Each part is introduced by an essay on what economists have to say about that particular type of inequality. The essays, while written to be accessible to all interested readers, are probably a little bit more demanding in terms of attention than the vignettes. They are supposed to provide the reader with a better technical grasp of the issues that are discussed in the vignettes. For those readers who may be perhaps keen to pursue the issues in the book further, the essays offer an introduction to the literature. At the end of the book, in Further Readings, I also include a list of selected publications, arranged by essay and vignette, that readers may consult if they would like to know more. The books and articles listed are my own choices of what I consider the most interesting and relevant publications for a given topic.
On a personal note, this book was not only a pleasure to write but also a very easy undertaking. After working for more than a quarter of a century on the issue of inequality, I have amassed a huge amount of data, information, and interesting stories, and have it literally at my fingertips. I thought that they would be fun to share with the readers. When I sat down to write the book, I did not have to think much about what to include or how to shape it.
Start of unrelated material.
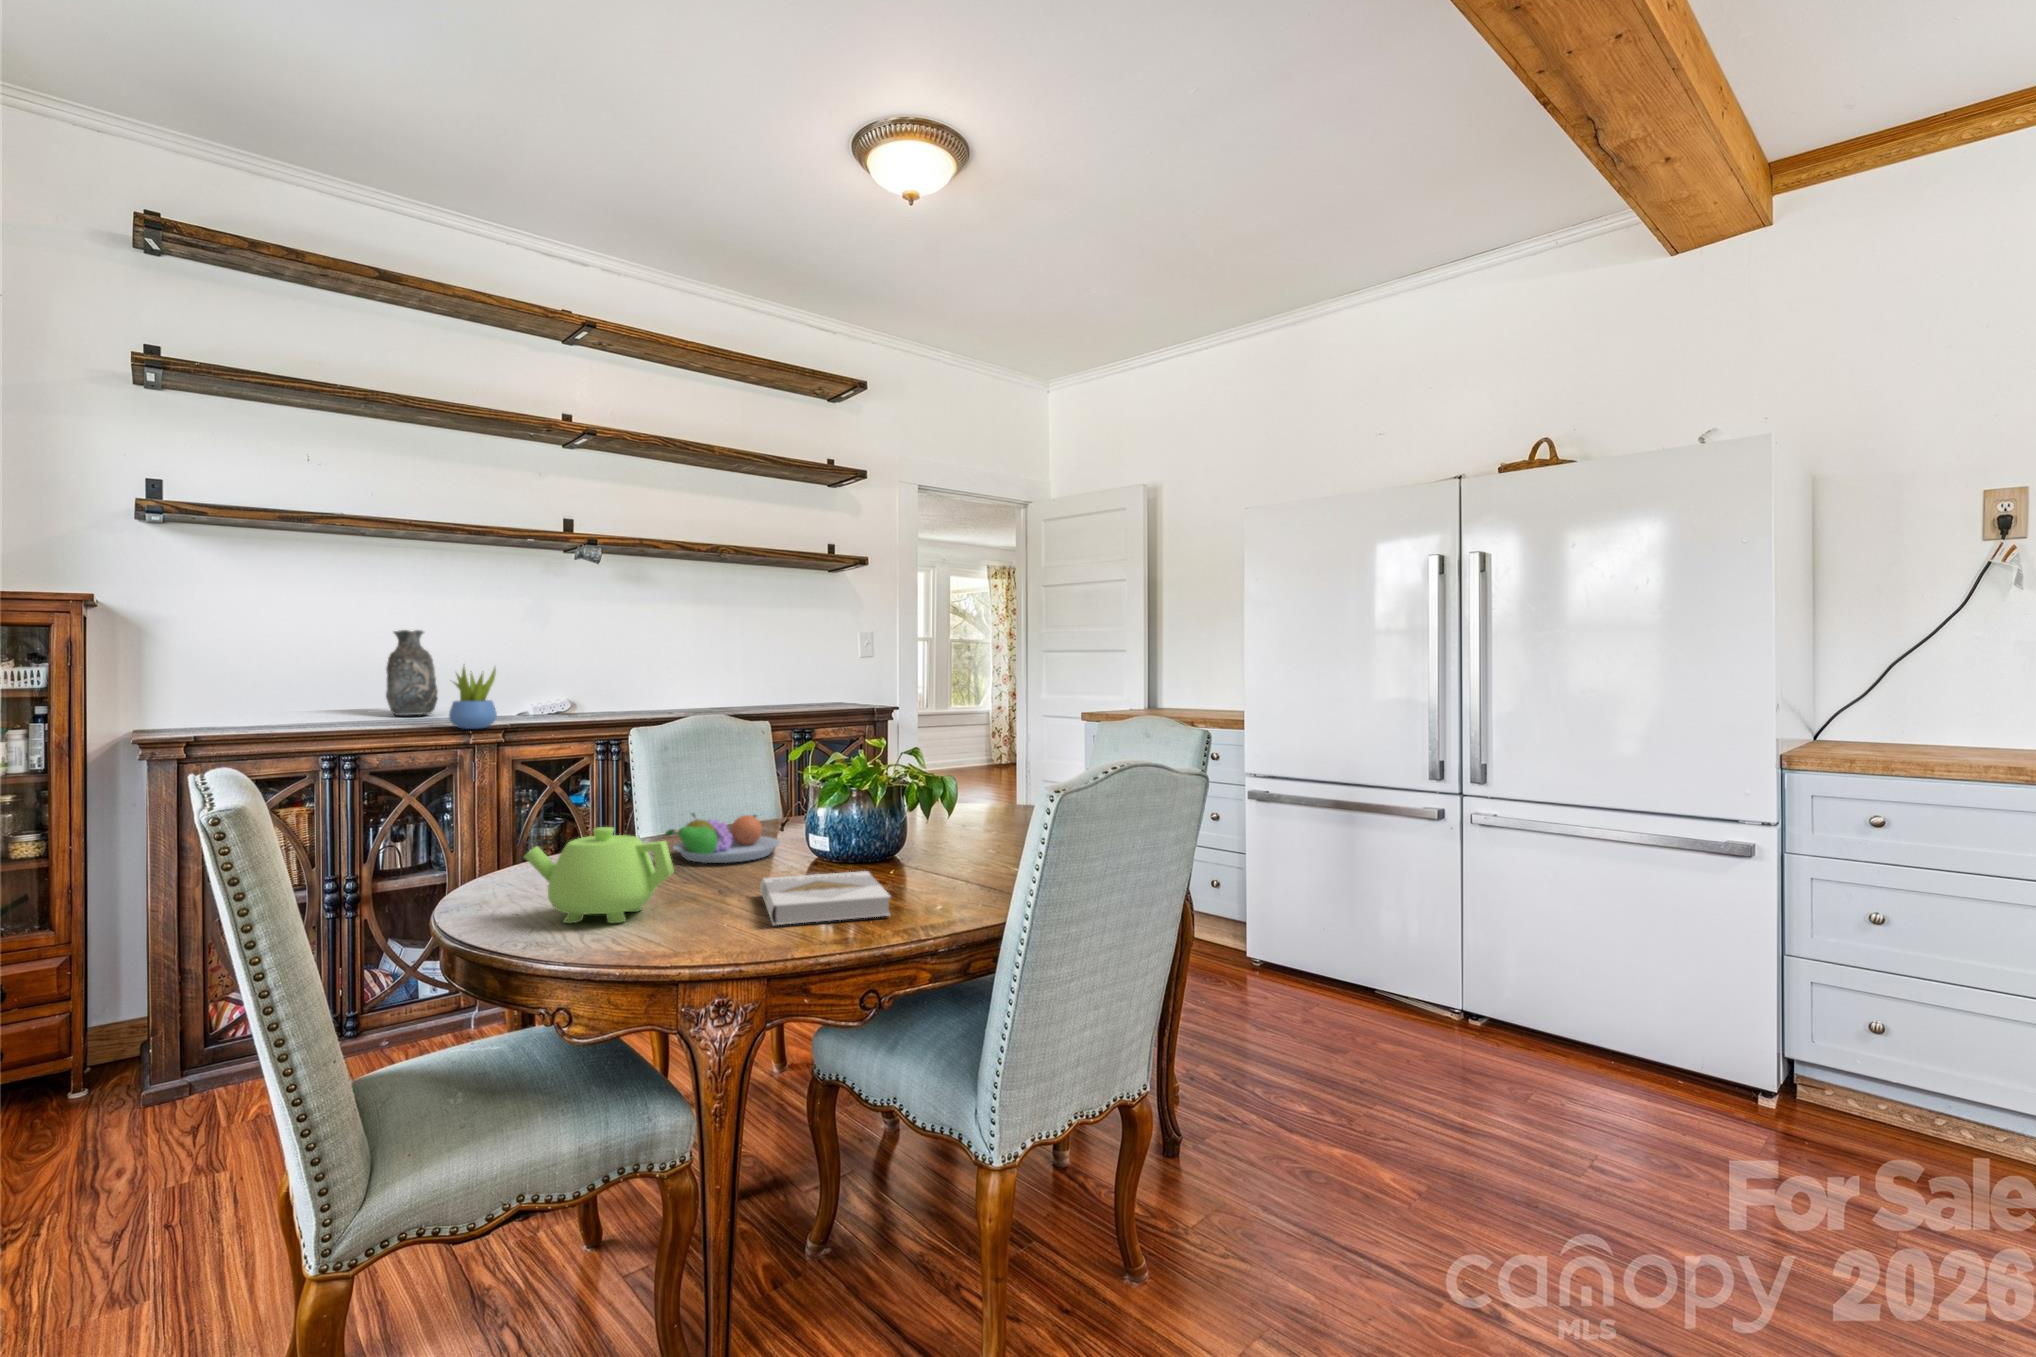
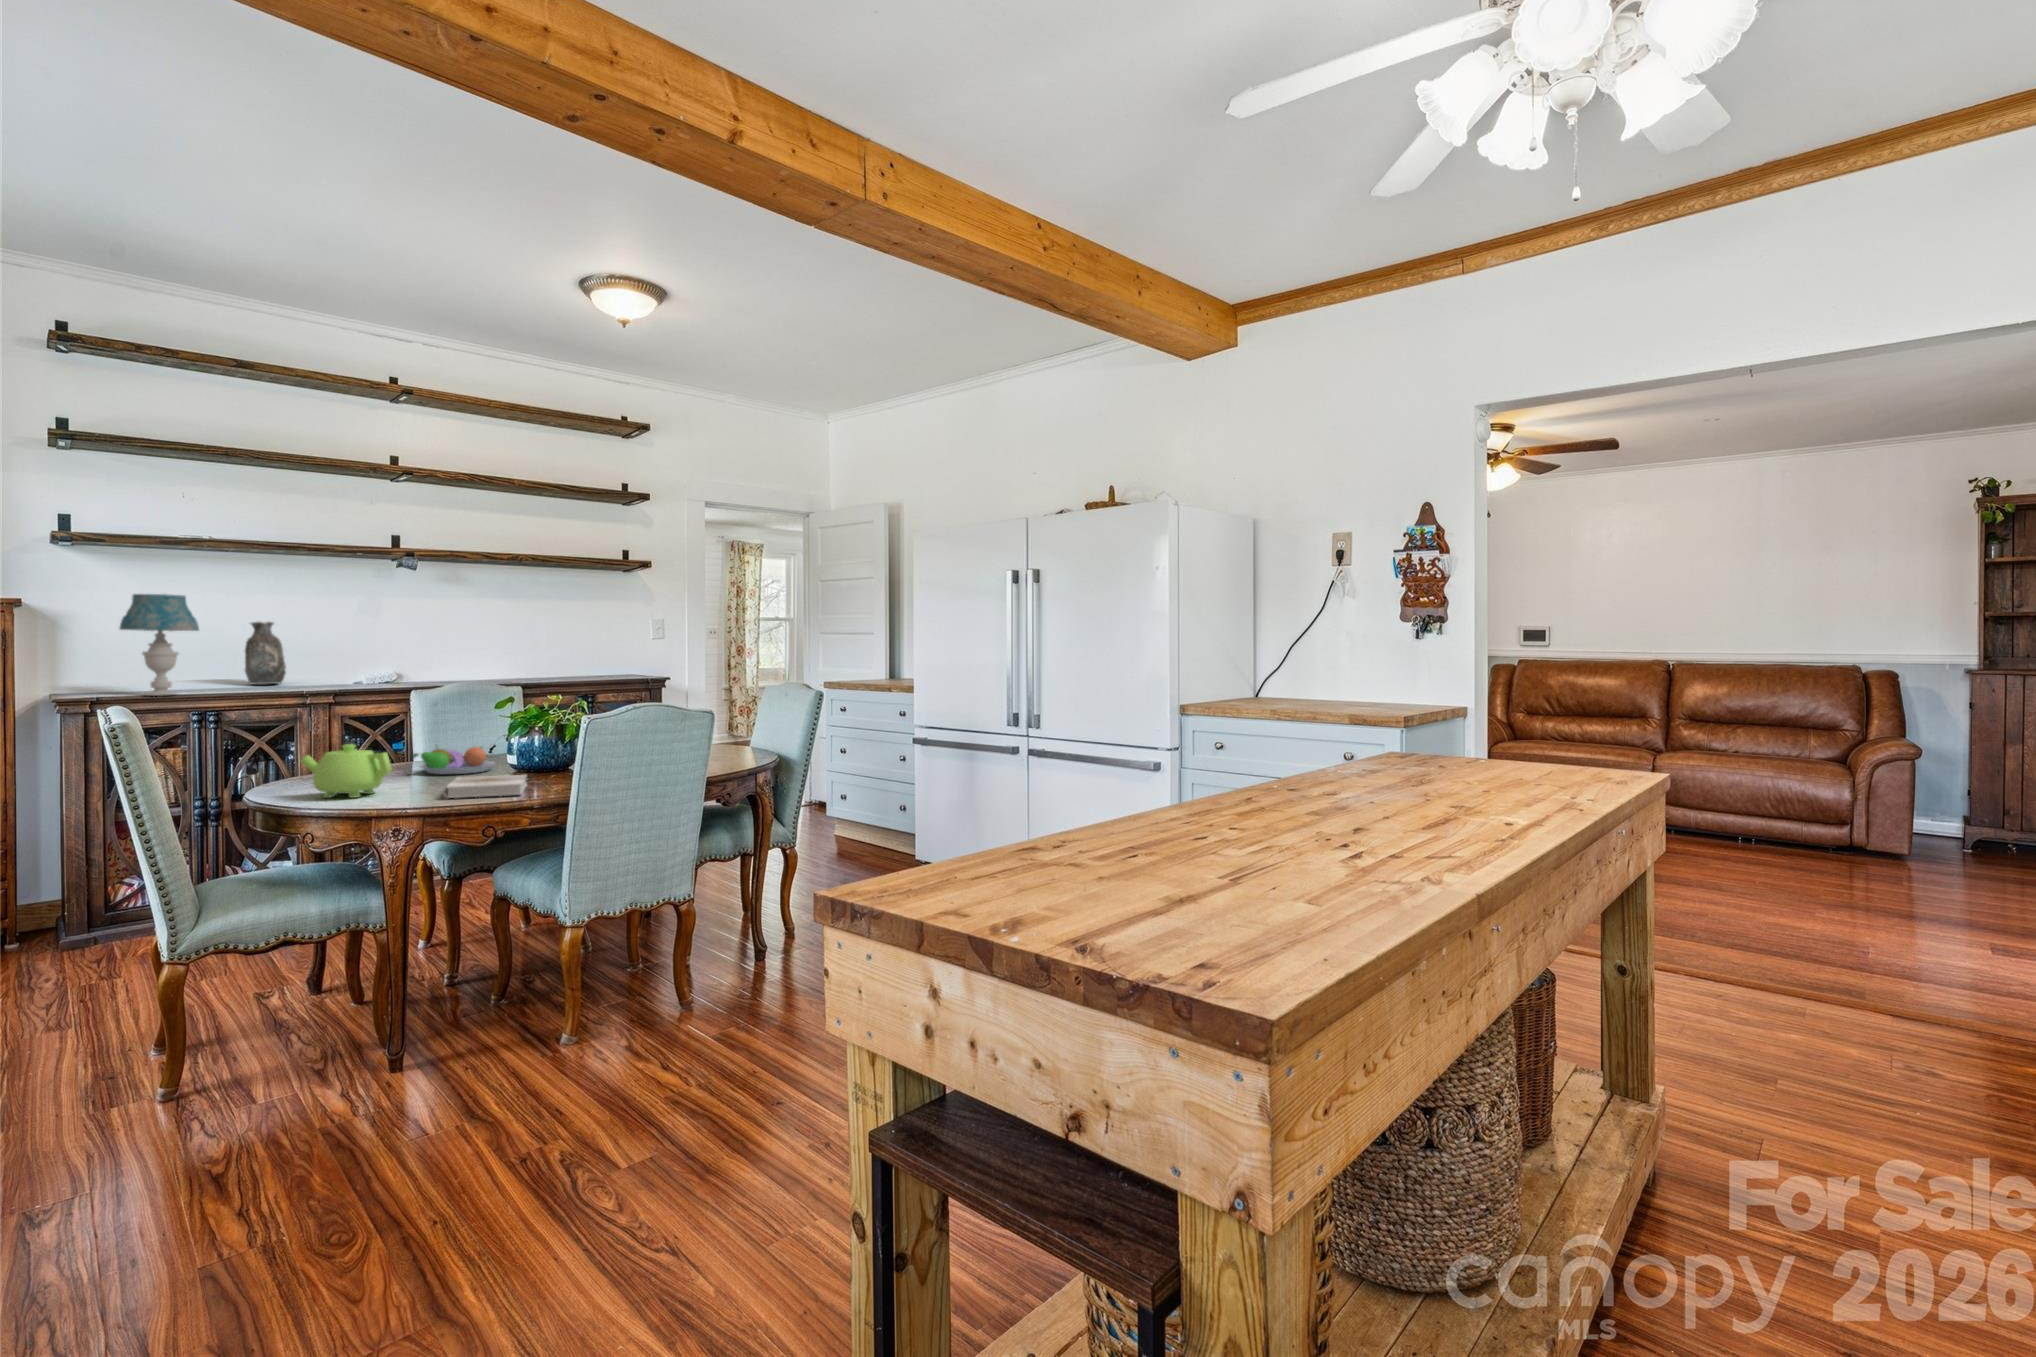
table lamp: none [227,588,332,733] -> present [120,594,199,696]
succulent plant: present [449,667,497,729] -> none [290,647,327,694]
It was just a question of writing down all the things on which I had thought quite a lot already, and for quite some time, and for which I had ready-made data. Perhaps most important from a personal perspective, this book has given me the opportunity to combine my two passions: a passion for numbers and distributions and a passion for history.
I had three objectives, and, of course, like every author, I do not know if I was able to achieve any of them. First, I would like for the reader to pass some pleasant time reading the stories and hope that he or she will be able to combine the pleasure of easy reading with the learning of new facts or of a fresh way of looking at things. Second, I thought it important to bring to the attention of the public the issues of inequality in wealth and income that, for many reasons (some objective and some perhaps dictated by the interests of the rich), have tended to be swept under the carpet so that they do not disturb the public too much. Third, bringing the issues of wealth and poverty to the center of a social debate, particularly at a time of crisis, should stimulate some old-fashioned social activism. In other words, people have the right to start asking questions about the justification of certain incomes and the huge gaps that exist between the rich and poor in most countries, including the United States, and between the rich and poor countries in the world. These are the issues that some dominant segments of public opinion makers have tended to discard, all too easily, I believe, by arguing that all or almost all inequalities are market determined and as such should not be the object of discussion. But neither are many of them market determined, but rather determined by relative political power (as the examplesall too numerousof the global financial crisis show), nor can the questioning be taken out of the social arena by evoking the market. The market economy is a social construct, created, or rather discovered, to serve people, and thus raising questions about the way it functions is fully legitimate in every democratic society.